WORK TO COMPLETE -
Restate the lines word for word, from the one containing "持ちはある。ただ背中を押してくれる人が必要な状態、と" through the last line of the entries below, without any other lines.

Saved entries:
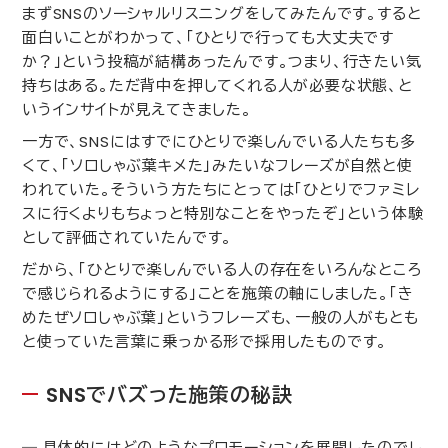
まず
SNS
のソーシャルリスニングをしてみたんです。すると
面白いことがわかって、「ひとりで行っても大丈夫です
か？」という投稿が結構あったんです。つまり、行きたい気
持ちはある。ただ背中を押してくれる人が必要な状態、と
いうインサイトが見えてきました。
一方で、
SNS
にはすでにひとりで楽しんでいる人たちも多
くて、「ソロしゃぶ葉キメた」みたいなフレーズが自然と使
われていた。そういう方たちにとっては「ひとりでファミレ
スに行くよりもちょっと特別なことをやったぞ」という体験
として評価されていたんです。
だから、「ひとりで楽しんでいる人の存在をいろんなところ
で感じられるようにする」ことを施策の軸にしました。「き
めたぜソロしゃぶ葉」というフレーズも、一般の人がもとも
と使っていた言葉に乗っかる形で採用したものです。
SNS
でバズった施策の秘訣
― 具体的にはどのようなプロモーションを展開したのでし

EXERCISE OUTPUT -
持ちはある。ただ背中を押してくれる人が必要な状態、と
いうインサイトが見えてきました。
一方で、
SNS
にはすでにひとりで楽しんでいる人たちも多
くて、「ソロしゃぶ葉キメた」みたいなフレーズが自然と使
われていた。そういう方たちにとっては「ひとりでファミレ
スに行くよりもちょっと特別なことをやったぞ」という体験
として評価されていたんです。
だから、「ひとりで楽しんでいる人の存在をいろんなところ
で感じられるようにする」ことを施策の軸にしました。「き
めたぜソロしゃぶ葉」というフレーズも、一般の人がもとも
と使っていた言葉に乗っかる形で採用したものです。
SNS
でバズった施策の秘訣
― 具体的にはどのようなプロモーションを展開したのでし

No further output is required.